The theme of the event was clear… marketing automation is fast becoming “revenue performance management”.  Basically, no more excuses for marketing spend to be looked at as an expense.  Rather, marketing is an investment that should have a direct and measurable link to revenue production.  Agreed.  Marketo’s mission?  Drive $2.5 trillion in incremental growth across their customers. Nice.

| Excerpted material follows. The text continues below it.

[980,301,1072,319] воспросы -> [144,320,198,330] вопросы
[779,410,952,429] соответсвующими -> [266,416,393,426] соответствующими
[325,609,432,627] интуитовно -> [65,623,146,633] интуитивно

“Marketo Next” will start rolling out to customers June 25th, 2011 and will be their largest release to date.  Here’s a sneak peak of the more significant features along with screen shots swiped from the back table:

Influence Analyzer – visually see how different marketing activities influence accounts throughout the life cycle… powerful intel for marketers and executives.
Marketo Next - Influence Analyzer

Program Analyzer – another analytics enhancement that visually shows effectiveness across different marketing programs based on adjustments to variables and slider bars on-screen. Translation:  visually see which marketing efforts are bringing in the cash.
Marketo Next - Program Analyzer

Visual Modeling – it’s hard to remember how everything fits together sometimes (i.e., initial email driving smart list members to a landing page to a thank you page with multiple follow-up flows).  This enhancement provides a single area where you can see all the pieces of your elegant marketing puzzle.
Marketo Next - Visual Assets

Event Module – integrated with WebEx and other event hosting apps (GoToWebinar/Meeting?), this new module will let you easily manage online events, reminders, messaging to attendees vs. non-attendees, etc.
Marketo Next - Visual Assets - Events

Social Scoring & Messaging – move lead score based on social engagement and movements. Automatically send marketing materials to individuals based on their tweets, Facebook posts, etc.
Marketo Next - Social Scoring

Social Publishing & Sharing – publish landing pages to Twitter and Facebook, and enable email recipients to share great content with their followers and friends.
Marketo Next - Social Publishing

Looking forward to June 25th and getting our hands on these significant changes! In case you were really expecting unicorns in this post, sorry.